EPAs, the trade agreements between the EU and various sub-Saharan African country blocs inked in 2014 and 2015, or in some cases formally still under negotiation, are not getting off the ground. The ratification process of the reciprocal trade agreements is stuck.
Raw materials
One reason for the blockage is EPAs’ raw materials provisions. The trade relationship between Europe and Africa, expressed through the Economic Partnership Agreements, and how Europe relates to Africa on the issue of raw materials, has to change”, African Union Chairperson Dlamini Zuma told Europeans at the EU-AU Commissioners’ College-to-College meeting in Addis Abeba early April.
The key argument in a continent whose economies tend to be commodity-dependent is that to reduce this dependence it is necessary to develop industries. Trade protection remains a key plank of that process in the eyes of many African decision-makers. The EU in particular has gripes with measures that restrict exports of raw materials with the aim of keeping prices low for domestic producers in upstream industries or even more bluntly with the aim of discouraging such efforts and hope more elaborate processing of raw materials into industrial exports will come out of this.
“In order to diversify our economies, we need to add value and beneficiate our raw materials. We cannot, and will not therefore, continue to have binding agreements that are in contradiction to the way we think we should work to diversify our economies, to improve job creation, and to develop Africa”, Ms Zuma said.
The EU seeks to have its trading partners sign up to rules that ban practices like export taxes on raw materials. The Western African ECOWAS EPA does not have such rules, but the South African Development Community – SADC – EPA caps export taxes to a maximum of ten percent. The EAC EPA allows countries to introduce export taxes for purposes such as infant industry development. But it restricts these measures in time.
Regional disintegration
Uzo Madu from the blog What’s In it for Africa explains that the ECOWAS EPA is also stuck but for other reasons: “The EPA is currently at a firm standstill with ECOWAS. “The Gambia, Mauritania and Nigeria refusing to sign the agreement”, she writes. ”Arguments against signing the agreement are largely entrenched in the threat posed by increased EU competition, the loss of tariff revenues, and most notably … regional disintegration”, Mazu explains.

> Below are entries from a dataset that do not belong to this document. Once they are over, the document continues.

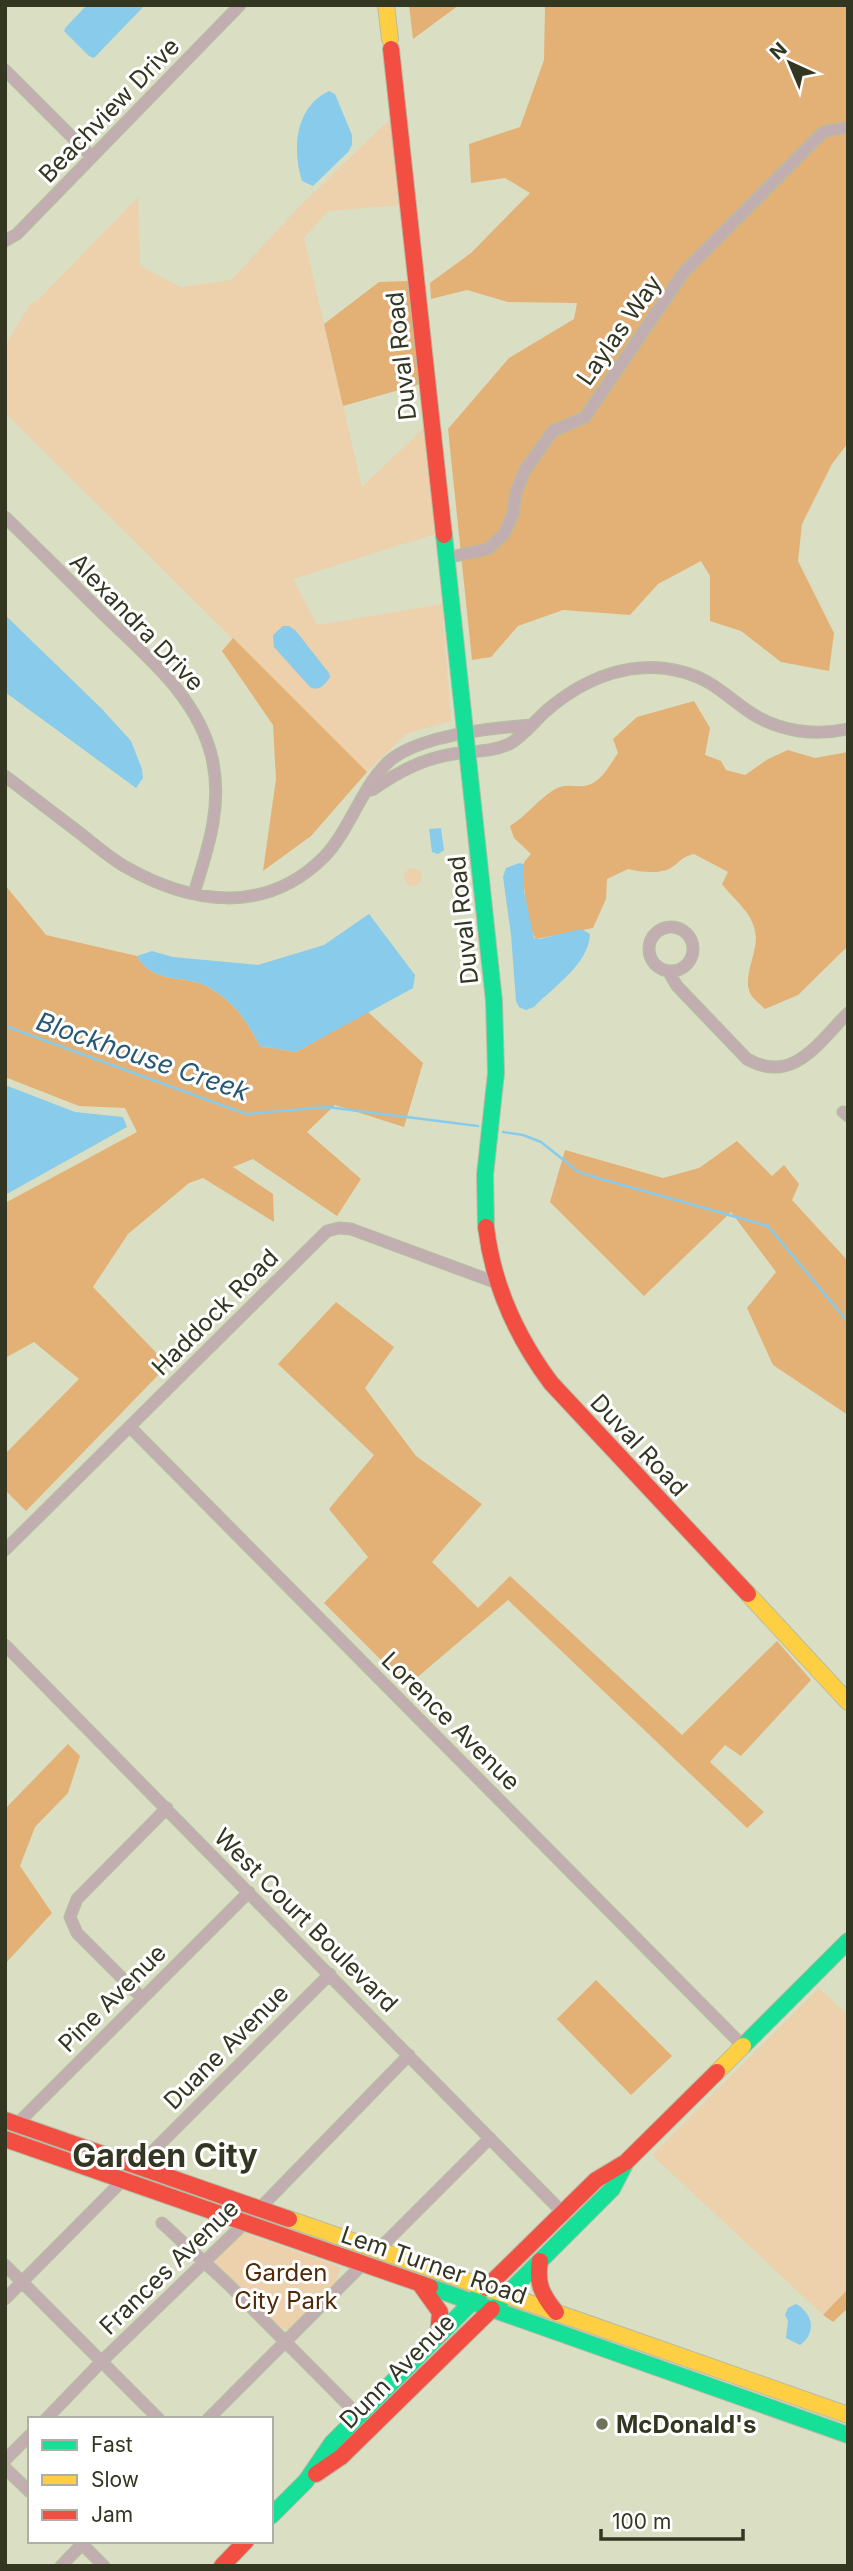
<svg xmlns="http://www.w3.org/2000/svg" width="853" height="2571" viewBox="0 0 853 2571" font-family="Inter,sans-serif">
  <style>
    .green { fill: #edd0ac }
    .forest { fill: #e3b075 }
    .water { fill: #88cbea }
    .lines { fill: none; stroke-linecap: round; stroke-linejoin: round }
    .stream { stroke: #88cbea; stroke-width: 2.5 }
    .street-casing { stroke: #b7bba5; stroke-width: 13 }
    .fast-casing { stroke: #b7bba5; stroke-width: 18 }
    .slow-casing { stroke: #b7bba5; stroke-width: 18 }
    .jam-casing { stroke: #b7bba5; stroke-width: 18 }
    .street { stroke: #c2adb0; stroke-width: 10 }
    .fast { stroke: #16e098; stroke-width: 16 }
    .slow { stroke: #ffcf43; stroke-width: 16 }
    .jam { stroke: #f24e42; stroke-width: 16 }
    .poi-dot { fill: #6d725a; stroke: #fff; stroke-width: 2.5 }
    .labels { text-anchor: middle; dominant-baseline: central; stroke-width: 6; stroke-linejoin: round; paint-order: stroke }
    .street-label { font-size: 24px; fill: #333722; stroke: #fff }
    .park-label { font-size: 24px; fill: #512b08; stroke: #fff }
    .poi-label { font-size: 24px; font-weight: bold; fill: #333722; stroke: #fff; text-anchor: start }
    .water-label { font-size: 26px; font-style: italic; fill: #275876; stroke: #fff }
    .district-label { font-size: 32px; font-weight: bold; fill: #333722; stroke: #fff }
  </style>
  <rect width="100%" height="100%" fill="#dadfc3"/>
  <path class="green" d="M390,119L401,205L328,211L304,238L362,487L426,426L435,534L293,579L317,625L442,604L451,721L406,734L367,772L5,413V345L31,303L37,301L138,197L140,266L181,287L231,280L298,208Z
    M404 877a9 9 0 1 1 18 0a9 9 0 1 1-18 0Z
    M819,1988L848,2015V2289L823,2315L652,2155Z
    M242,2232L340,2267L336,2284L292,2330L279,2328L214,2267L215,2257Z"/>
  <path class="forest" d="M409,5H459L413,39Z
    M545,5H848V443L832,464L802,524L798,561L834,633L829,671L781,662L741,631L710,621V576L701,561L658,584L630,615L563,610L518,626L491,657L472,660L448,429L509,358L574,319L577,303L508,302L467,290L431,299L430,283L471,253L530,193L505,178L471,183L469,144L520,127L544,60Z
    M408,281L420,384L343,406L324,324L379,282Z
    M233,638L367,772L311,836L263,871L276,779L273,725L222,651Z
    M694,701L710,728L705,755L721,761L726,770L745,775L768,759L788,750L815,758L848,752V946L798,995L765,1009C761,1005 752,998 750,993C743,977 756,955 756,938C755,914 735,901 722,884L728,872L694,854C679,858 680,863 669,869C658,874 640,872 628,869L607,879L606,899L593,928L536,939C528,928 521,877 524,863C525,860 529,857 531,854L514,838L510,826C526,816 537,801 552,791C564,783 571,787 583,786C600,785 609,766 618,753L613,739L637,717Z
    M5,885L46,935L137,956C153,986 186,973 210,988C237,1005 245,1019 260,1046L296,1052L368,1012L423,1063L404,1127L335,1105L307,1132L361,1179L337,1216L253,1159L233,1167L273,1194L274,1222L203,1178L189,1183L128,1234L93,1287L168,1365L26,1511L5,1490V1454L79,1379L34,1342L5,1358V1203L137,1132L125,1108L79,1106L5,1077Z
    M737,1141L772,1176L784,1165L799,1184L792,1200L848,1261V1415L773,1365L747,1308L776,1272L731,1212L644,1296L550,1202L565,1150L663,1178L699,1168Z
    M336,1302L394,1347L365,1388L416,1456L482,1504L432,1562L478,1608L510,1576L682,1735L777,1641L811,1680L741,1756L725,1745L710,1762L764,1812L747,1828L508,1600L407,1686L324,1603L368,1557L329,1509L374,1455L278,1364Z
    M68,1744L80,1756L68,1793L35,1827L20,1866L52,1913L5,1964V1809Z
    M596,1980L672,2056L631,2095L557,2019Z
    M848,2289V2308L833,2322L823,2315Z"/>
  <path class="water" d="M87,5H145L94,58L89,56L64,31L66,27Z
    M329,91L335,94L352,135V145L348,152L313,186L302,181C292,149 295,107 329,91Z
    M5,615L102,709L131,741L142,769L143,778L136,788L5,692Z
    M283,626H289L296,631L329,673L330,677C326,684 319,692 310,687L274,647L273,635Z
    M441,828L444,850L438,854L432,852L429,829Z
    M519,863L524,864V892L534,938L540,939L581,929L590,934C589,964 553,987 534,1007L526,1010L519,1007L516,1001L511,935L503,877L506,868Z
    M369,914L415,975L413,988L296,1052L260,1046C245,1019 237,1005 210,988C186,973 153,986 137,956L152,951L173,957L258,965L324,945Z
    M5,1085L75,1112L123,1117L127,1127L5,1195Z
    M796,2304C813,2313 817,2333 800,2345L786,2338L788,2321L785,2315L788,2308Z"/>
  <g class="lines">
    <path class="stream" d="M5,1026L246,1114L327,1107L478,1126
      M503,1132L523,1135L541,1142L580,1173L768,1226L848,1322"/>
    <defs>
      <path id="street" d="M5,70L92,157
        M5,241L17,234L240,5
        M5,517C38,549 71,582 104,615C146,656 198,697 212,758C223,805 208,849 194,893
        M446,558L488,549L504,534L513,514L516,492L525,470L553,431L585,417L684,272L823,132L848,127
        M5,776C31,796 56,815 81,834C95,845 109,857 124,866C190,904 265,916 324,857C350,831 364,780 393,758C425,735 491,728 531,725
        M372,790C398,772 422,759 453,754C471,751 495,752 511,743C523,736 535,721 546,711C584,678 633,658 683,672C713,680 727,697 751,713C780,732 815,736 848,729
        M649 949a22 22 0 1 1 44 0a22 22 0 1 1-44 0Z
        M668,971L677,986L747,1059C793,1085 818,1043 848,1013
        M843,1112L848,1116
        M130,1427L743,2046
        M5,1550L327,1231L339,1228L351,1229L497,1283
        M5,1645L565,2215
        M142,1998L77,1933L70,1917L77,1899L167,1808
        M15,2126L249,1892
        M136,2168L330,1974
        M162,2223L228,2284L359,2416
        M378,2250L490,2138
        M5,2265L159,2419
        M5,2299L124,2179
        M46,2419L102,2361L260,2208L409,2055
        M208,2419L363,2264
        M5,2460L30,2435
        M5,2468L30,2492
        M79,2541L104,2566
        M61,2566L85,2541"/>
      <path id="fast" d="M444,535L494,1001L496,1073L485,1175L486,1227
        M743,2046L848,1941
        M540,2261L612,2189L625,2164
        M480,2294L472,2302L848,2435
        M500,2301L540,2261
        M271,2516L306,2481L332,2443L472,2302L430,2287"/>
      <path id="slow" d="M386,5L390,39
        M748,1594L848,1702
        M717,2072L743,2046
        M289,2219L378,2250
        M378,2250L848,2415"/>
      <path id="jam" d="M391,49L444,535
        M486,1227C493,1285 516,1336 551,1383L748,1594
        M5,2120L289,2219
        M5,2139L430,2287
        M540,2261C536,2283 542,2295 556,2312
        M420,2284L440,2312L438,2336
        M486,2288L596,2180L626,2162L717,2072
        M316,2474L341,2457L492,2309
        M222,2566L246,2541"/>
    </defs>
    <use href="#street" class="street-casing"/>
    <use href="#fast" class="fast-casing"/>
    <use href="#slow" class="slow-casing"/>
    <use href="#jam" class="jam-casing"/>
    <use href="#street" class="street"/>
    <use href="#fast" class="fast"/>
    <use href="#slow" class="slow"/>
    <use href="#jam" class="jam"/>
  </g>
  <circle class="poi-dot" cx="602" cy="2424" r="7"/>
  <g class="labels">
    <g class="street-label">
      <text transform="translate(109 110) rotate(-46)">Beachview Drive</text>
      <text transform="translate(619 330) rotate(-55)">Laylas Way</text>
      <text transform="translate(401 356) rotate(-96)">Duval Road</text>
      <text transform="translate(137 622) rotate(46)">Alexandra Drive</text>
      <text transform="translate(463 920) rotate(-96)">Duval Road</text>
      <text transform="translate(215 1312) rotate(-45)">Haddock Road</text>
      <text transform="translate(639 1445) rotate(47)">Duval Road</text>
      <text transform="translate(451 1721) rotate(45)">Lorence Avenue</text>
      <text transform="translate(306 1920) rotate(45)">West Court Boulevard</text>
      <text transform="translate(112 1998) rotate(-45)">Pine Avenue</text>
      <text transform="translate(226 2047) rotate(-45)">Duane Avenue</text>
      <text transform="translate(434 2265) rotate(19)">Lem Turner Road</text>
      <text transform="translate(169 2267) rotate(-44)">Frances Avenue</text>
      <text transform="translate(397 2371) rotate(-45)">Dunn Avenue</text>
    </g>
    <g class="park-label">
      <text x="286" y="2272">Garden<tspan x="286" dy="28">City Park</tspan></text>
    </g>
    <g class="poi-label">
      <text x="616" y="2424">McDonald's</text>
    </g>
    <g class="water-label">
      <text transform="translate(143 1056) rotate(19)">Blockhouse Creek</text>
    </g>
    <g class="district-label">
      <text x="165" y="2155">Garden City</text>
    </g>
  </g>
  <rect width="853" height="2571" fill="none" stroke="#333722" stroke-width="14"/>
  <rect x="28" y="2417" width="245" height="126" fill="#ffffff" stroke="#adafa7" stroke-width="2"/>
  <rect x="42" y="2440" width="35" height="10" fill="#16e098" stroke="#adafa7" stroke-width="2"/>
  <text x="91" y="2452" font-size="21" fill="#333722">Fast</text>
  <rect x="42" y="2475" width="35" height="10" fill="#ffcf43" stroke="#adafa7" stroke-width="2"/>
  <text x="91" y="2487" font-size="21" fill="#333722">Slow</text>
  <rect x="42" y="2510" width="35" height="10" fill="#f24e42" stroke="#adafa7" stroke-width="2"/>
  <text x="91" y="2522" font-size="21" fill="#333722">Jam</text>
  <g transform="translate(790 63) rotate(316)" stroke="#ffffff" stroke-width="5" paint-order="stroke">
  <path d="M0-5L12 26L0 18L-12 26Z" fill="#333722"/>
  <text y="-10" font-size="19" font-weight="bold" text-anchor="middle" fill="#333722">N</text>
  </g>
  <path d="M601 2529v10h142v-10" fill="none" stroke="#333722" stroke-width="3.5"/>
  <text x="612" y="2529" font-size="21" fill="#333722" stroke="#ffffff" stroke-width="5" paint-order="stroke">100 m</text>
</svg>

The EU’s main arguments for EPAs are that they support regional integration in Africa. In fact they don’t, rather “the EPA negotiating process has disrupted existing regional economic blocs”, Uzo Madu writes. For example, Mauritania is no longer an ECOWAS member but is in the ECOWAS negotiating bloc. The 13-Member Southern African Development Community (SADC) is split between three different EPA negotiating blocs. “The EPA negotiating blocs on the African side can be said to go against regional integration on the continent as a whole,” Mazu writes.
“Because regional blocs are engaging into EPA’s, rather than the continent as a whole it means that each region will have significantly different texts and different liberalisation commitments, resulting in trade between regional blocs remaining fragmented and potentially frustrating plans for a continental trading bloc in the coming years”, Madu adds. “This comes at a time when Africa is implementing intra-regional trade policies which cross the continent and extend beyond even the regional blocs it has made for itself”.
The Southern African Development Community (SADC), the East African Community (EAC), and the Common Market for Eastern and Southern Africa (COMESA). launched the The Tri-Partite Free Trade Area in June 2015. They want to move towards a Continental Free Trade Area bringing together fifty-four African countries by 2017.